Exercise directions: Recast the lines below as a JSON array of strings, one string per line, skipping blank lines. Leave the pictures out of the output.
--- The data ---
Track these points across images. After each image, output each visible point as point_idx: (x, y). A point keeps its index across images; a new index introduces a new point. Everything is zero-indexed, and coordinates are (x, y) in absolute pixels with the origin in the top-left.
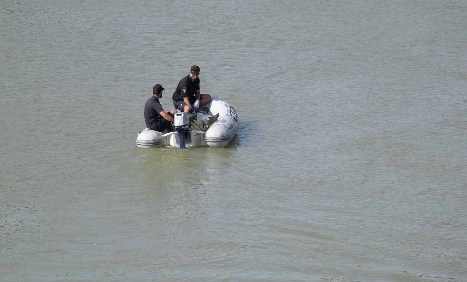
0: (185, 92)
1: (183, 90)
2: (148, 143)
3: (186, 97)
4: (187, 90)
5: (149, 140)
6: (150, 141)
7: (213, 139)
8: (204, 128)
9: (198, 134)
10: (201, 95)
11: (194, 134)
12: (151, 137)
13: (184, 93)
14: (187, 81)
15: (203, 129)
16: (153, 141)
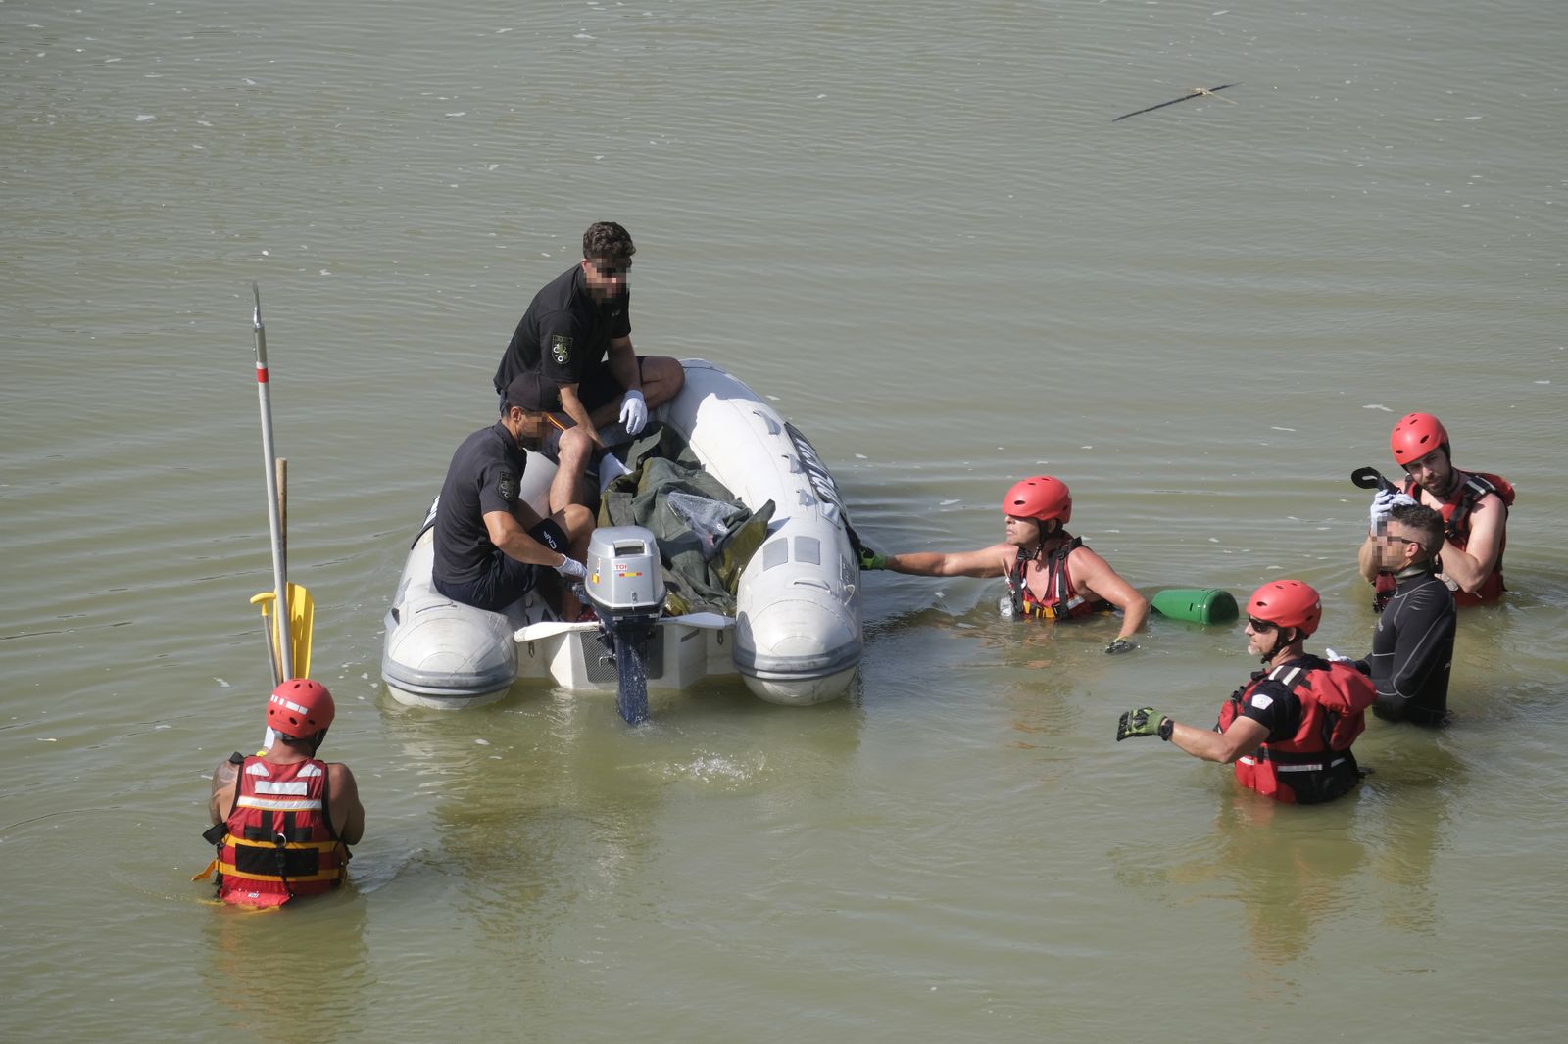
0: (560, 359)
1: (551, 349)
2: (452, 684)
3: (565, 383)
4: (571, 350)
5: (456, 674)
6: (465, 674)
7: (788, 668)
8: (707, 581)
9: (697, 631)
10: (641, 359)
11: (680, 633)
12: (466, 655)
13: (557, 364)
14: (573, 304)
15: (706, 589)
16: (478, 674)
---
Solution:
[
  "Track these points across images. After each image, output each visible point as point_idx: (x, y). A point keeps its index across images; a new index introduces a new point. Everything is zero-indexed, and coordinates are (x, y) in absolute pixels with the origin in the top-left.",
  "0: (185, 92)",
  "1: (183, 90)",
  "2: (148, 143)",
  "3: (186, 97)",
  "4: (187, 90)",
  "5: (149, 140)",
  "6: (150, 141)",
  "7: (213, 139)",
  "8: (204, 128)",
  "9: (198, 134)",
  "10: (201, 95)",
  "11: (194, 134)",
  "12: (151, 137)",
  "13: (184, 93)",
  "14: (187, 81)",
  "15: (203, 129)",
  "16: (153, 141)",
  "0: (560, 359)",
  "1: (551, 349)",
  "2: (452, 684)",
  "3: (565, 383)",
  "4: (571, 350)",
  "5: (456, 674)",
  "6: (465, 674)",
  "7: (788, 668)",
  "8: (707, 581)",
  "9: (697, 631)",
  "10: (641, 359)",
  "11: (680, 633)",
  "12: (466, 655)",
  "13: (557, 364)",
  "14: (573, 304)",
  "15: (706, 589)",
  "16: (478, 674)"
]